LMX2571: Frequency deviation for FSK

Hello Noel,

I have one more related question: If I select the denominator equal to 2^24, the Application Report SNAA309 says that overflow / underflow problem is taken care with when denominator is equal to 2^24. Could you explain, please, how does it work if carrier has numerator that is either close to 0 or close to 2^24? Will be incremented / decremented the integer N in case of overflow / underflow of the result of (numerator +- FSK_DEV)?

Thanks,

Alex

Hi Alex,

While DEN is 24-bit but the deviation is only 16-bit, in general, there will be no overflow issue.

However, in the extreme case, i.e. when NUM is very close to 0 or 2²⁴, then overflow will occur. 

If this extreme case is needed in your system, there is a workaround.

1. On every channel, the software determines the closest integer boundary channel
2. Determine the amount of offset from integer boundary
3. Program LMX to the integer boundary channel
4. Program the amount of offset to FSK_DEV_SPI_FAST register
5. This sets the carrier frequency.
6. To do FSK
7. Program the desired FSK value minus the amount of offset ((2) above) to FSK_DEV_SPI_FAST register

Here is an example.

OSCin = 19.2MHz

Fpd = 4.8MHz

Fout = 479.999MHz (=480MHz – 1kHz)

Fdev = +/-4kHz

DEN = 2²⁴

(1)    Closest integer boundary channel = 480MHz

(2)    Offset from integer boundary = -1kHz

(3)    Program LMX2571 to lock to 480MHz

(4)    Program FSK_DEV_SPI_FAST = 62041 (=-1kHz deviation)

• Now the output frequency of LMX2571 will be 479.999MHz

(5)    To achieve +4kHz frequency deviation, program FSK_DEV_SPI_FAST = 10486 (=+3kHz deviation)

• Now the output frequency of LMX2571 will be 480.003MHz

(6)    To achieve -4kHz frequency deviation, program FSK_DEV_SPI_FAST = 48060 (=-5kHz deviation)

• Now the output frequency of LMX2571 will be 479.995MHz

Hope this helps.

Hello Noel,

I tried what you recommended: the FSK SPI FAST mode with your settings, it doesn't work. When FRAC=0 the positive swing is correct (clean and frequency shift is OK), the negative swing is wrong (there is some small negative swing ~1.5kHz and it is noisy).

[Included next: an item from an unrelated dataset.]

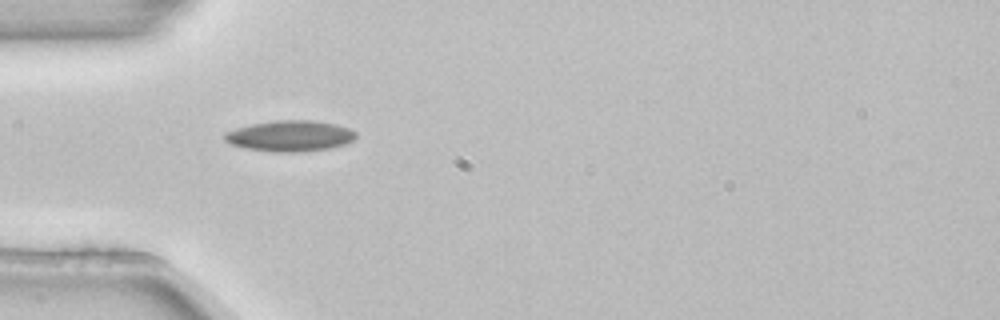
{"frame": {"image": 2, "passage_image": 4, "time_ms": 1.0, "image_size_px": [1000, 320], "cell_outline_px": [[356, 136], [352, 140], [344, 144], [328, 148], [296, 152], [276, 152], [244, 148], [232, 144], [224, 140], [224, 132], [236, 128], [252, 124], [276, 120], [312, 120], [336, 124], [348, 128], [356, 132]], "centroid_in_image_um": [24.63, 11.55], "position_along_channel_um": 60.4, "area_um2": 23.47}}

I got the same result for the FSK PIN mode (we can't use FSK SPI FAST mode in our product for fast link rates and it looks like the mechanism of action is the same for all FSK modes).

Please advise.

Thanks,

Alex

Hello Noel,

I didn't mention in last message that I use the denominator 8,000,000. Right, I verified that your solution works, but only for the denominator 2^24, it looks like overflow/underflow is handled on silicon, but only for the denominator 2^24.

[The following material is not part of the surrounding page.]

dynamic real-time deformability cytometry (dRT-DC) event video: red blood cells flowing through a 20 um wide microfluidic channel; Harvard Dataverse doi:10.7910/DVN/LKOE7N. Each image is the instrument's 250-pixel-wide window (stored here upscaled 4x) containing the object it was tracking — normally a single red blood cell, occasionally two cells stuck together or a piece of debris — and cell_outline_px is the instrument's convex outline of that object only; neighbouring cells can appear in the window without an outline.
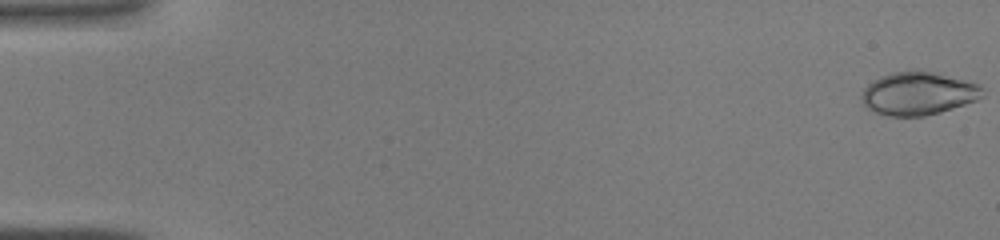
{"species": "common noctule bat (a hibernating species)", "species_latin": "Nyctalus noctula", "temperature_condition": "warm", "stored_images_in_passage": 44, "camera_frame_rate_fps": 3000, "um_per_image_px": 0.085, "animal": {"sex": "male", "body_mass_g": 19.0, "forearm_length_mm": 50.8}, "frame": {"image": 1, "passage_image": 1, "time_ms": 0.0, "image_size_px": [1000, 240], "cell_outline_px": [[984, 96], [976, 100], [940, 112], [924, 116], [888, 116], [876, 112], [868, 108], [864, 104], [860, 96], [864, 88], [872, 80], [880, 76], [892, 72], [912, 68], [920, 68], [980, 84], [984, 88]], "centroid_in_image_um": [78.05, 7.91], "position_along_channel_um": 6.9, "area_um2": 30.87}}
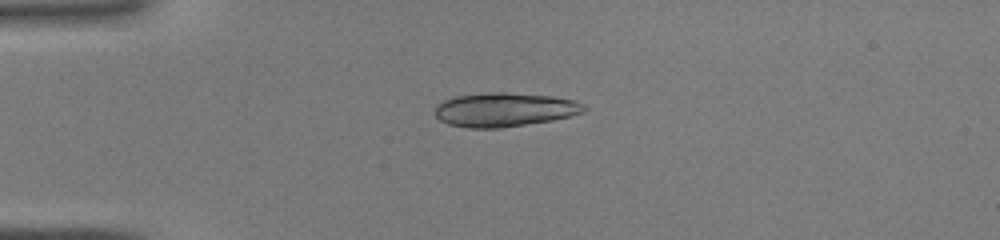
{"frame": {"image": 2, "passage_image": 12, "time_ms": 3.667, "image_size_px": [1000, 240], "cell_outline_px": [[588, 108], [584, 112], [552, 120], [500, 128], [468, 128], [448, 124], [440, 120], [436, 116], [436, 104], [444, 100], [456, 96], [488, 92], [508, 92], [552, 96], [576, 100], [584, 104]], "centroid_in_image_um": [42.9, 9.31], "position_along_channel_um": 42.1, "area_um2": 29.59}}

We can't use the denominator 2^24 for a wide band fast radio modem that uses frequency deviation 50-80 kHz. Do you have any solution for the denominator 8,000,000 ?

Thanks,

Alex

Hi Alex,

LMX2572 can support a higher freq deviation and there is no restriction on the denominator.

Hello Noel,

I try to increase the Fpd from 80 MHz (works fine with exception of integer boundaries) to 120 MHz in order to avoid these integer boundaries, but synthesizer is not locked. My settings are:

Fosc = 40,000,000;

R_Pre_Div = 1;

R_Pre_Mul = 3;

R_Post_Div = 1;

Fpd = 120,000,000;

Vco = 5,120,000,000;

ChDiv1 = 4;

ChDiv2 = 4;

N_Prescaler = 4;

Denominator = 8,000,000;

Integer = 10;

Numerator = 5,333,333;

Expected frequency: 320,000,000.

All other settings and external RC components are the same as for Fpd = 80 MHz. All parameters are within proper ranges.

What could be changed to make it work?

Thanks,

Alex

Hi Alex,

Couples of issue here:

1. The input frequency range for the MULT is 10MHz to 30MHz, you should make Pre-R = 2 and MULT = 6. 

2. N = 10 is too small for a second order or above fractional engine, I think this is the main reason it did not lock. If you use 3rd order engine, suggest make N greater than 21.

Pre-scalar = 4 can reduce current consumption but the phase noise will be degrade, it is up to your application need.